Donald Trump signs a proclamation on steel and aluminum imports in the White House on Thursday. AFP/Getty Images

Tariffs affecting billions of dollars in international trade, the price of consumer goods, and the health of your 401(k) shouldn’t be imposed without utmost consideration and caution. But even by the standards of the Trump administration, the White House acted with extreme recklessness Thursday as it raced to impose new trade policies with potentially major consequences, rushing to finish them like a college student pulling an all-nighter.

In a topsy-turvy day, the White House scheduled a meeting with steel and aluminum workers to unveil the new tariff, then backtracked, then let it be known the administration was considering a signing ceremony for a symbolic memo while the actual details were still being hashed out. Not minor details, though: The White House was tweaking the policy to exempt some allies, like Australia. Congress, and foreign allies, were left to scratch their heads throughout the day. One American ally, asked what it had heard from the administration about the tariffs, responded: “Nothing.”


This is no way to govern. Policies with such far-reaching implications should at least have dry ink.

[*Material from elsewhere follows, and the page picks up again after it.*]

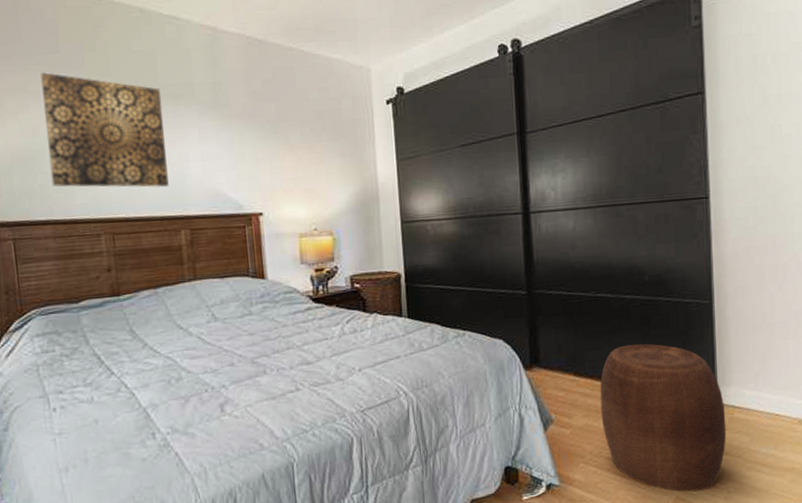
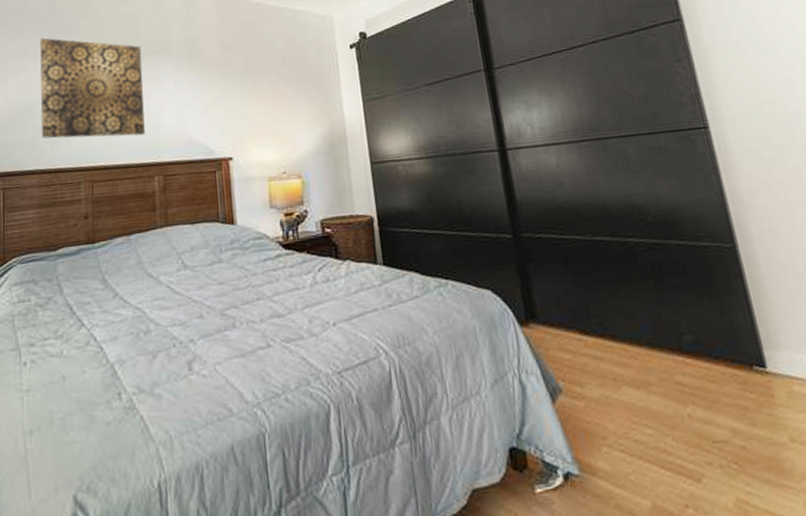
stool: present [600,343,726,492] -> none [612,295,791,493]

In rare cases, tariffs — essentially, taxes on imported goods — are sometimes warranted. But they’re a blunt weapon, and can trigger destructive trade wars when the targeted countries retaliate by slapping tariffs on American goods. That’s the backlash that Trump is inviting: Amid the White House chaos this week, the European Union and China were both drawing up lists of American goods for retaliatory tariffs.

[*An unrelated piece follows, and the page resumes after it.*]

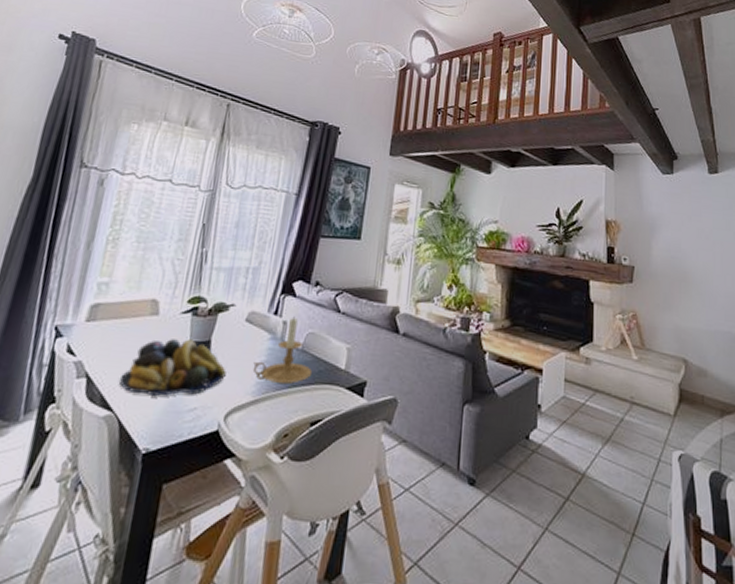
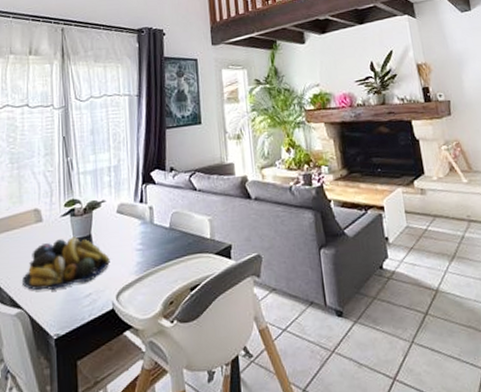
candle holder: present [252,316,313,385] -> none [131,201,184,261]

The president’s support for tariffs seems to stem from a gut-level belief that trade deficits are evidence that America has been treated “unfairly” in international trade. That notion is disputed by most credible economists. And it ignores the significant downsides of tariffs, which lead to higher prices of imported goods for consumers and can disrupt entire industries. Installers of solar panels, for instance, are reeling from the tariff Trump imposed on Chinese solar panels earlier this year.


For Republicans, many of them supporters of free trade, the president’s sudden hunger for a protectionist trade war has provoked widespread anxiety. About 100 GOP lawmakers sent him a letter urging him to reconsider imposing the tariffs. The policy also cost the president his economic adviser, Gary D. Cohn, who quit amid disagreements over trade.

So far, though, Republicans have shown no inclination to turn their deep concerns into action. But without some real pushback from Congress, lawmakers are just giving the president a green light to keep making major decisions on the basis of his prejudices and whims — one half-baked idea after the next.